[SELECTED EXTRACT — start]

Mills lived in Merrimack when the F.E. Everett Turnpike’s tolls at Exits 10, 11 and 12 were introduced in 1980s as part of a $1 billion highway program, then moved away to Atlanta. She expected them to be gone when she returned to town a few years ago – but no such luck.

“I suppose this is the best chance we’ve had,” Mills said of the toll-removal bill supported by state Senate President Peter Bragdon, R-Milford, whom she has voted for. But she didn’t sound optimistic.

Still, she was more hopeful than Peggy Silva, an associate at the nearby Half-Price Cards store in the plaza.

“They’re never going to get rid of them,” she said flatly. And she thinks she knows why: “Because of the mall.”

In other words, Silva thinks the state can’t resist keeping the extra toll money paid by out-of-towners coming to the Merrimack Premium Outlets, which opened in June.

The Outlets certainly seems to be causing more people to hand their 50 cents to tollbooth operators.

Consider the week of Feb. 4-10: Total traffic was down at all the state’s toll plazas compared to a year earlier – except for the Everett Turnpike’s Exit 10, the usual route to Merrimack Outlets. At Exit 10, traffic was up by 14 percent.

Even without that boost, the multimillion-dollar income from Merrimack’s trio of tolls has been so irresistible that myriad efforts to mitigate the pain have failed in the Legislature and before the Executive Council. Lawmakers weren’t even budged by the “Merrimack Toll Revolt Day” in the summer of 2007, when residents were encouraged by town officials to pay their tolls with pennies as a protest.

Chris Mikaelian, who lives between Exits 11 and 12, would love to see the tolls vanish but he’s dubious.

“I suspect they won’t get rid of it,” said Mikaelian, interviewed at Supercuts barber shop in the plaza. “In these economic times, if I’m a legislator, it’s hard to encourage a reduction in revenues.”

“They’ll talk about it, but in the end,” he said with a shrug, “nothing happens.”

Although the tolls aren’t wildly expensive, they add up for locals.

Ryan Shanahan of Merrimack estimates that his family spends $45 to $50 each month on tolls, since he works as an irrigator in Massachusetts and his wife, Nicole, works as an office manager at Holloway Mercedes in Manchester.

“We get it going both ways,” he said ruefully.

Does Shanahan have hopes for the current toll-cutting proposal?

“I’m not holding my breath,” he said. “I never hold my breath with politics.”

[SELECTED EXTRACT — finish]
[RECORDS — start]

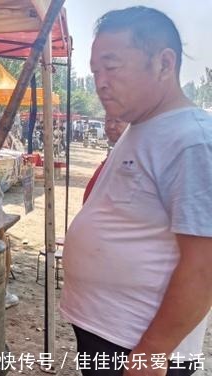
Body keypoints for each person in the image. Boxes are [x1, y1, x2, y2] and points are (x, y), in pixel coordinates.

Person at [61, 7, 212, 376]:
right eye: (95, 71)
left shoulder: (192, 139)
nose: (100, 82)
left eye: (112, 67)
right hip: (110, 336)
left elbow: (205, 264)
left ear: (163, 63)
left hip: (140, 349)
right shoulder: (141, 127)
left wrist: (153, 351)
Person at [82, 115, 128, 203]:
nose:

[RECORDS — finish]

§ WHAT THIS TASK INVOLVES
Quote the Merrimack tolls article word for word, from "Mills lived in" up to and including "no such luck.".

§ ANSWER SPACE
Mills lived in Merrimack when the F.E. Everett Turnpike’s tolls at Exits 10, 11 and 12 were introduced in 1980s as part of a $1 billion highway program, then moved away to Atlanta. She expected them to be gone when she returned to town a few years ago – but no such luck.